Ethyl cellulose (EC) is an important commercially produced cellulose ether, widely used in paints for various products, such as wooden products, metal surfaces, paper, rubber, thermotropic products and integrated circuits; all kinds of precise membrane module used in industry and employed as dye printing slurry in textile industry [8], [9]. For EC, the solubility in water is dependent on the degree of substitution with ethyl groups (DS) on the cellulose backbone [12], [9]. The derivatization of cellulose fibers into ethyl cellulose in several substitution degrees in order to reduce the polarity of original cellulose, among other uses, may represent an interesting way to achieve a polymeric biodegradable material, which could result applicable as a thickener agent in lubricating greases.
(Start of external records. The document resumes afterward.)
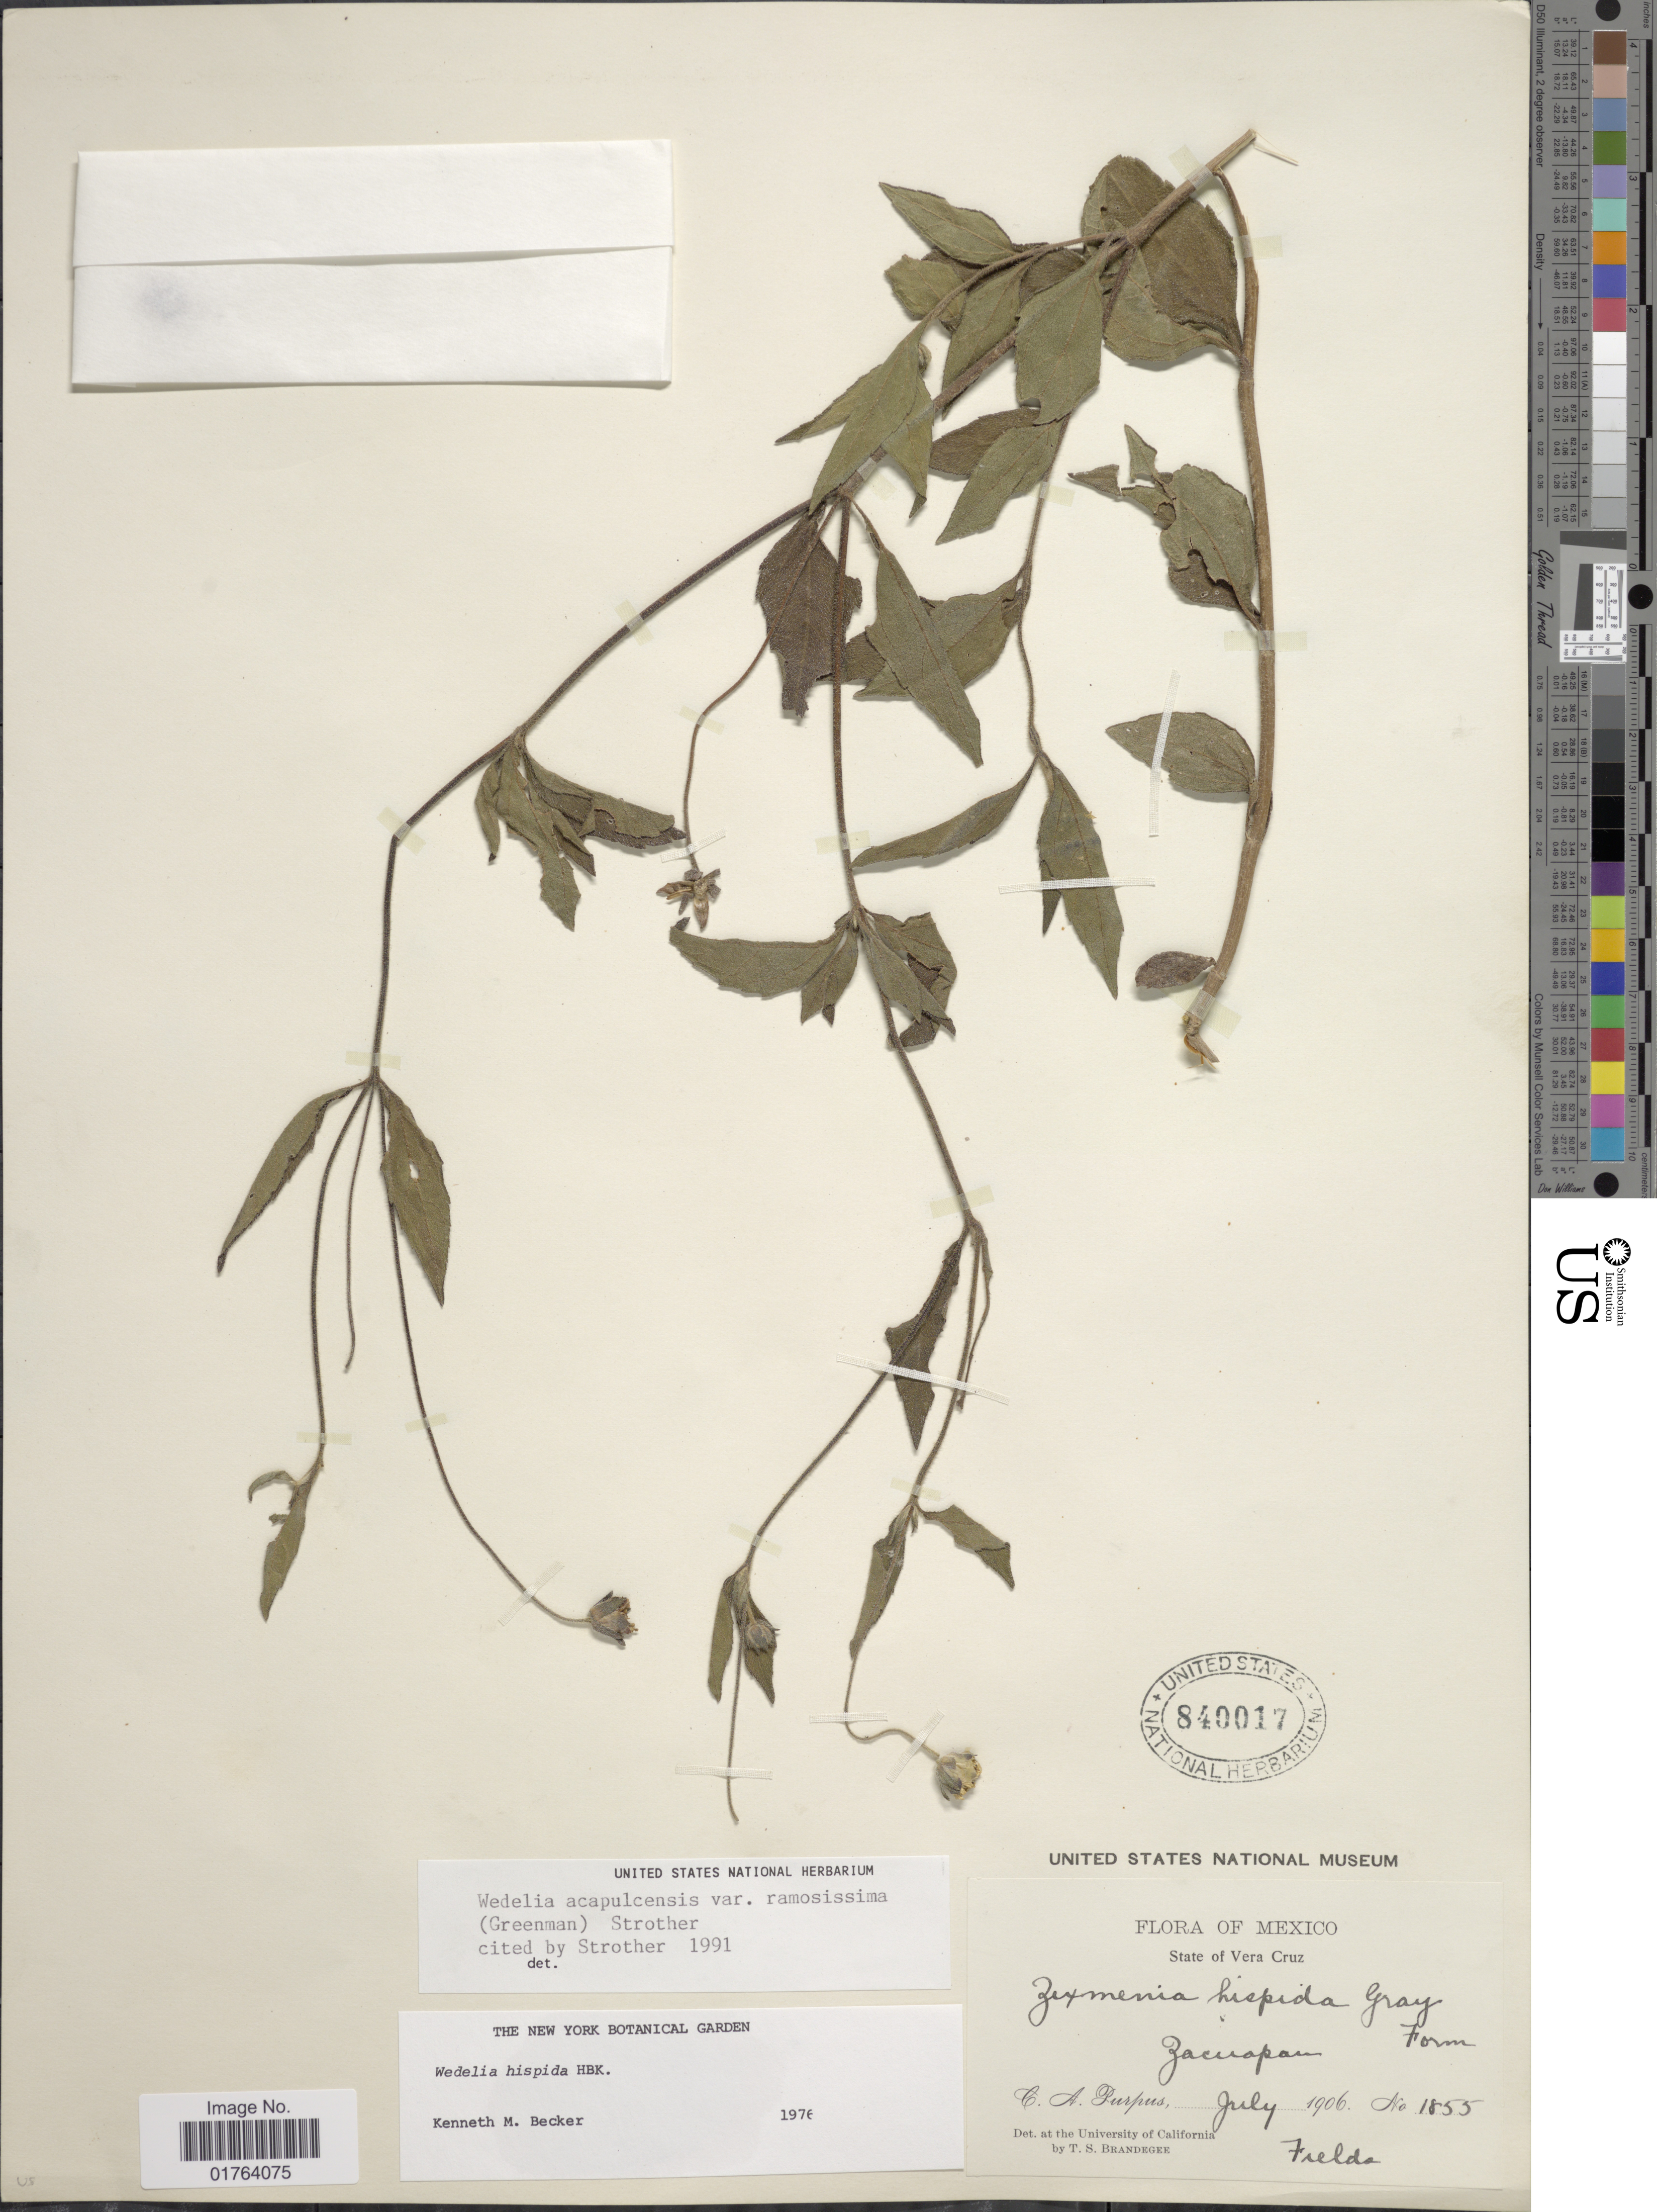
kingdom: Plantae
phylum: Tracheophyta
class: Magnoliopsida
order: Asterales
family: Asteraceae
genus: Wedelia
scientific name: Wedelia acapulcensis var. ramosissima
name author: (Greenm.) Strother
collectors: C. A. Purpus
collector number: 1855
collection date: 1906-07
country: Mexico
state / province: Veracruz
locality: Zacuapan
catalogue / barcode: US 840017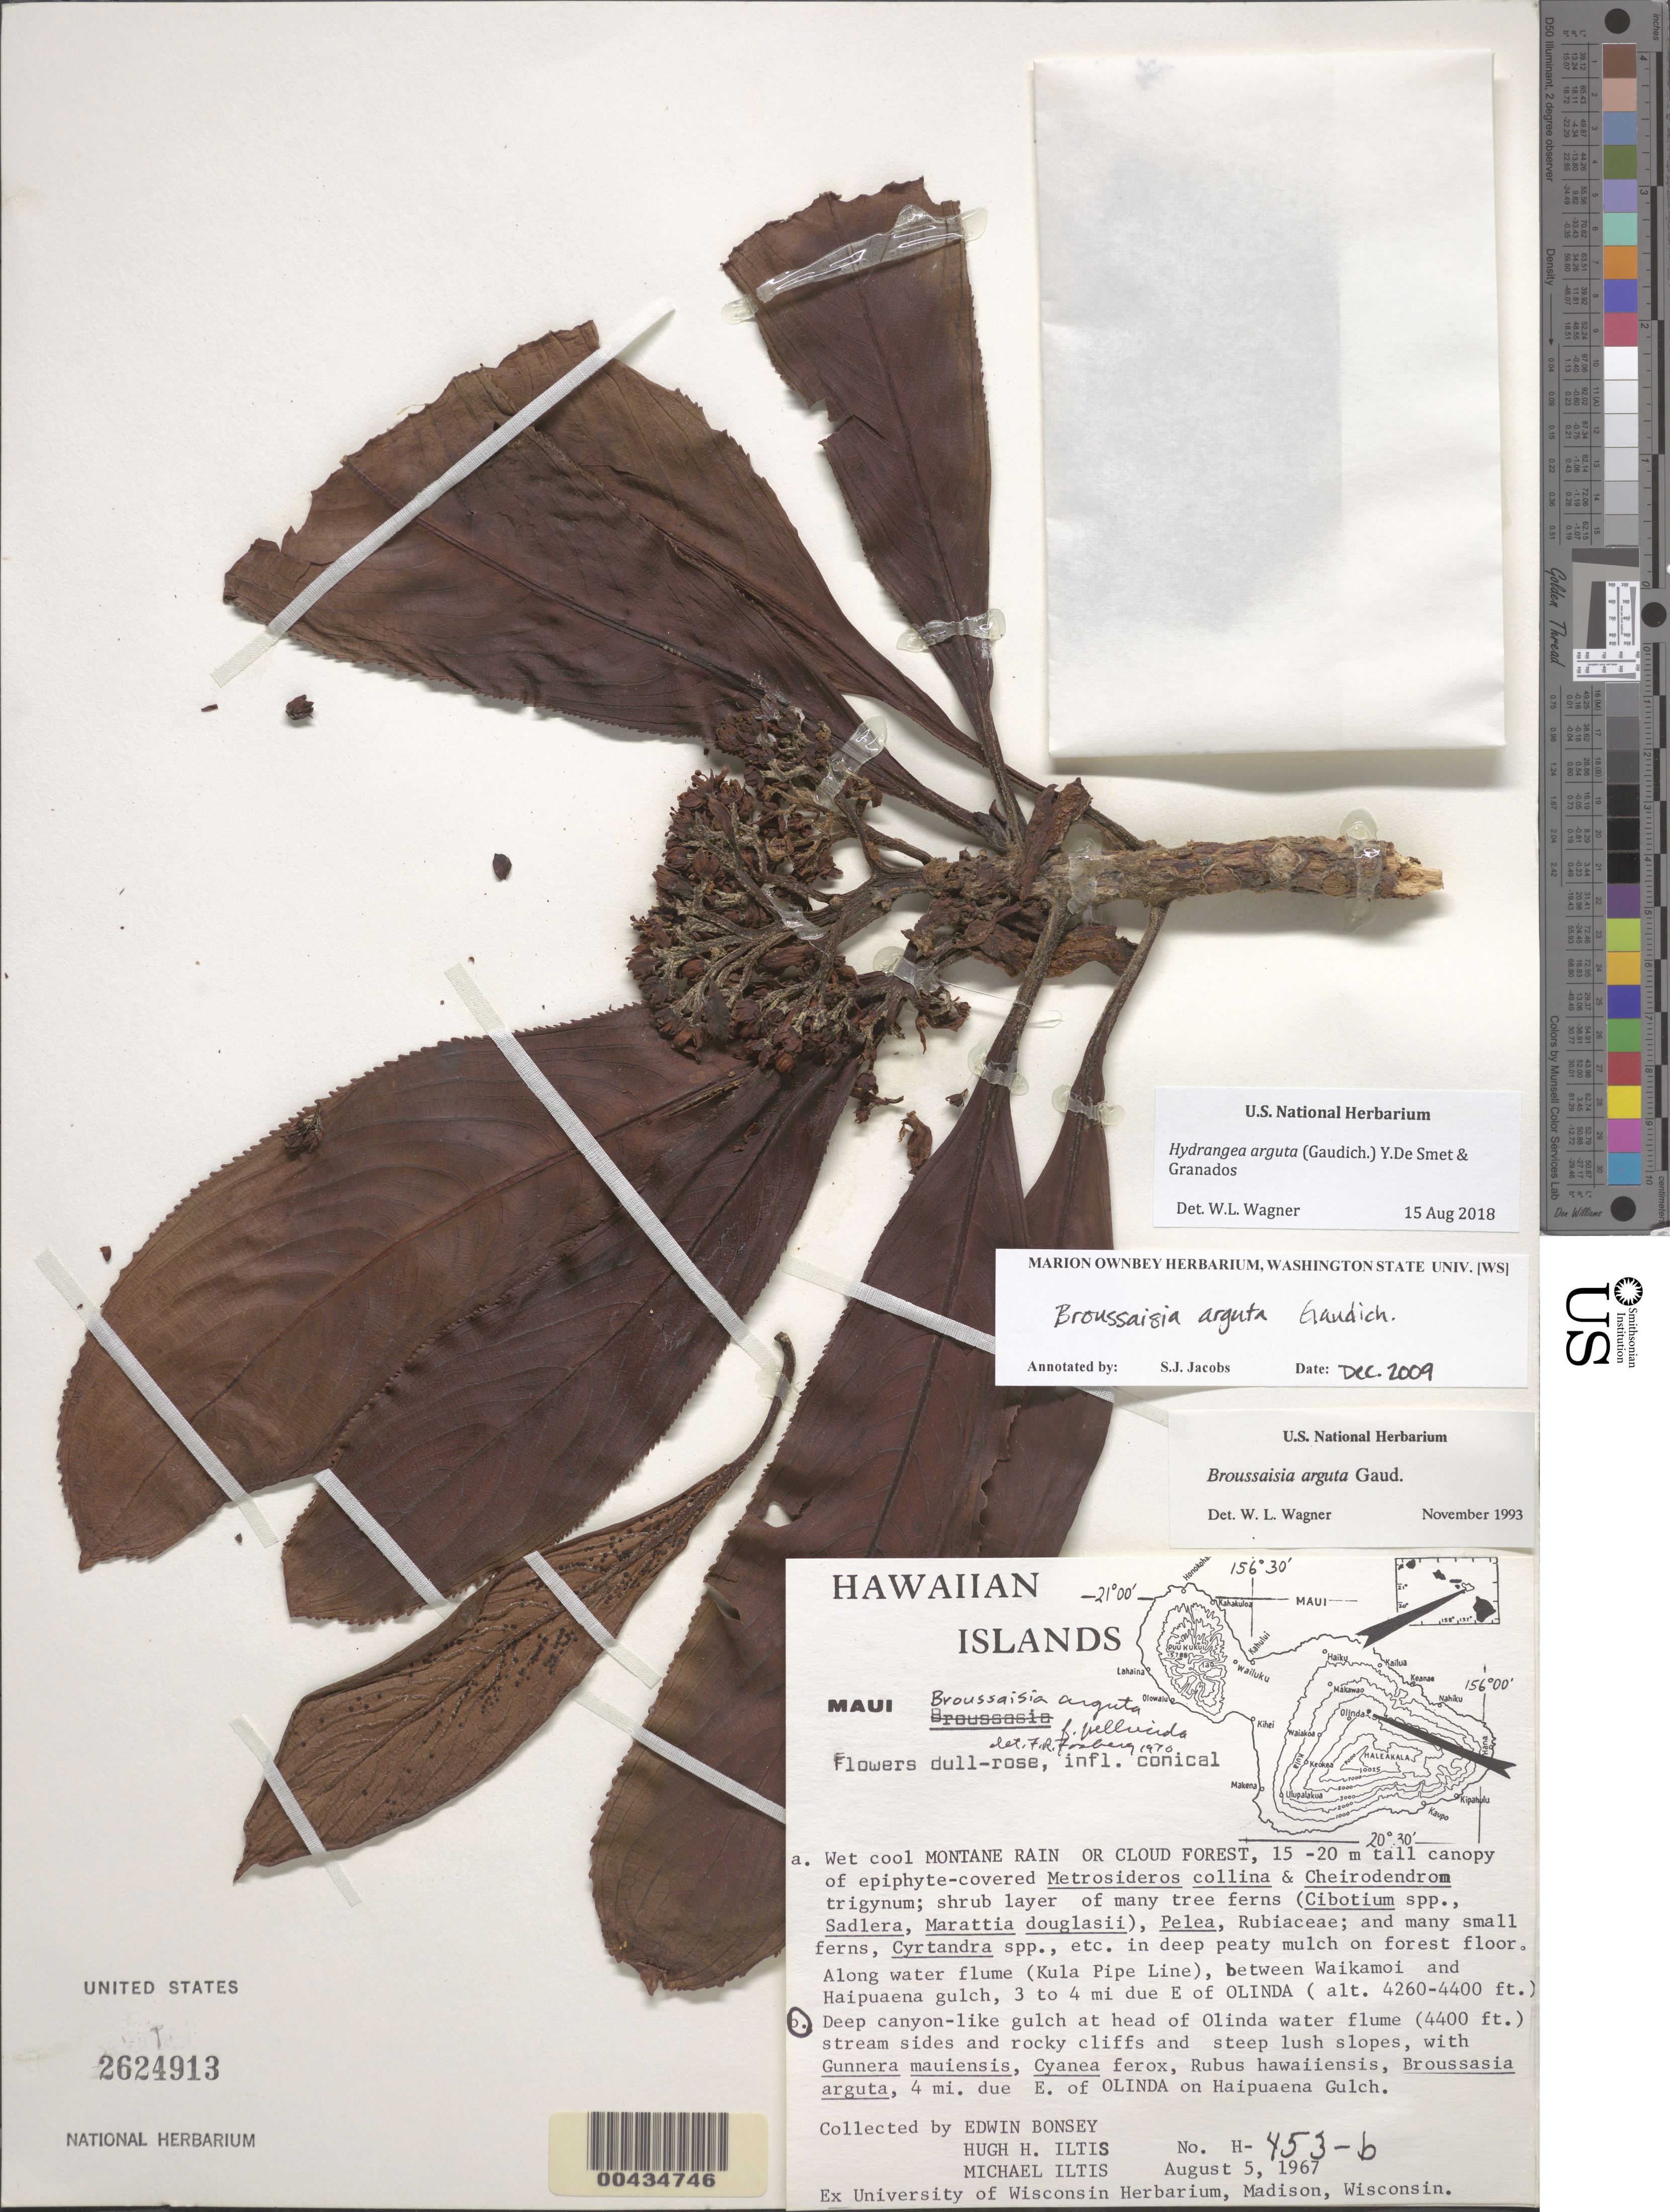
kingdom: Plantae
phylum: Tracheophyta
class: Magnoliopsida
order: Cornales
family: Hydrangeaceae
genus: Hydrangea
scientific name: Hydrangea arguta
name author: (Gaudich.) Y. De Smet & C. Granados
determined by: Wagner, W. L., (BOT), Smithsonian Institution - National Museum of Natural History (UNITED STATES)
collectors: E. Bonsey, H. H. Iltis & M. G. Iltis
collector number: H-453-b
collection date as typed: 5 Aug 1967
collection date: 1967-08-05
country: United States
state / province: Hawaii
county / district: Maui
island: Maui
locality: Deep canyon-like gulch at head of Olinda water flume, 4 miles due east of Olinda on Haipuaena Gulch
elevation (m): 1341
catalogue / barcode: US 2624913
The role of ethyl cellulose to improve the physical stability of α-cellulose dispersions in oils has been previously reported [13].

The main goal of the present work is focused on the development of new renewable and biodegradable thickener agents based on ethylcellulose derived from industrial grade cellulose pulps in order to obtain green lubricating grease formulations. To achieve a suitable derivative for this use, the different variables affecting the ethylation reaction of kraft cellulose pulp have been studied. In particular, the effects of ethylation process temperature, ethylation time and ethyl/glucose molar ratio (E/G) have been investigated. Oleogels prepared with selected ethyl cellulose samples have been rheologically characterized.